My dear Uddhava, persons dedicated to sense gratification obtained through honoring the Vedic rituals cannot understand that I am situated in everyone’s heart and that the entire universe is nondifferent from Me and emanates from Me. Indeed, they are just like persons whose eyes are covered by fog.

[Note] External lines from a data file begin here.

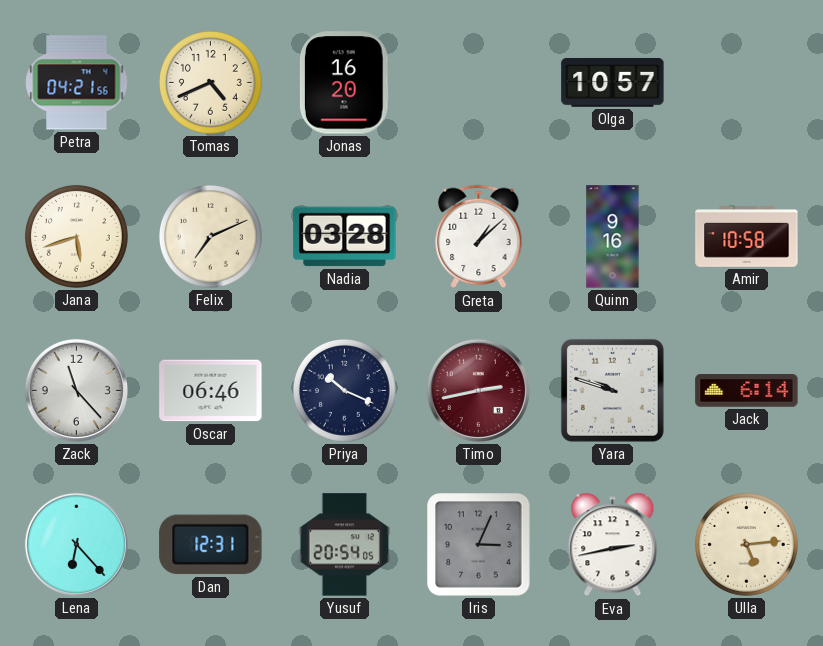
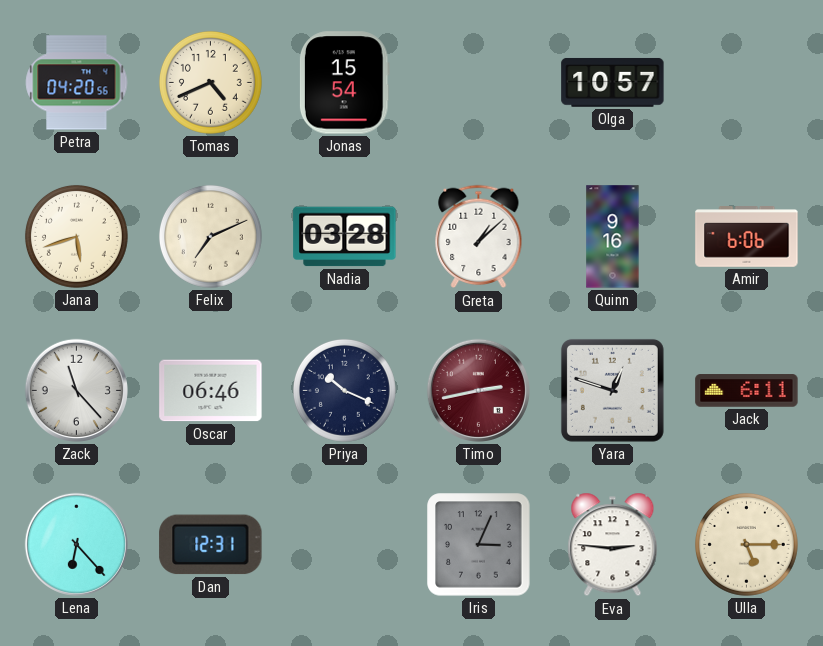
Petra: 04:21 -> 04:20
Jonas: 16:20 -> 15:54
Amir: 10:58 -> 6:06
Yara: 9:48 -> 12:48
Jack: 6:14 -> 6:11
Yusuf: 20:54 -> none
Eva: 2:43 -> 2:46
Ulla: 5:14 -> 5:15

The word uktha-śastrāḥ refers to the chanting of certain Vedic hymns, by which one obtains fruitive results in this world and the next. The word śastra also indicates a weapon, and thus uktha-śastra also means the weapon used in Vedic sacrifice to kill the sacrificial animal. Persons exploiting Vedic knowledge for bodily gratification are slaughtering themselves with the weapon of materialistic religious principles. They are also compared to those trying to see within a dense fog. The false bodily concept of life, in which one ignores the eternal soul within the body, is a dense fog of ignorance that blocks our vision of God. Lord Kṛṣṇa therefore begins His instruction in Bhagavad-gītā by clearing away the dense ignorance of the bodily concept of life. Religion means the law of God. The Lord’s final order, or law, is that every conditioned soul surrender unto Him, learn to serve and love Him, and thus go back home, back to Godhead. This is the process of Kṛṣṇa consciousness.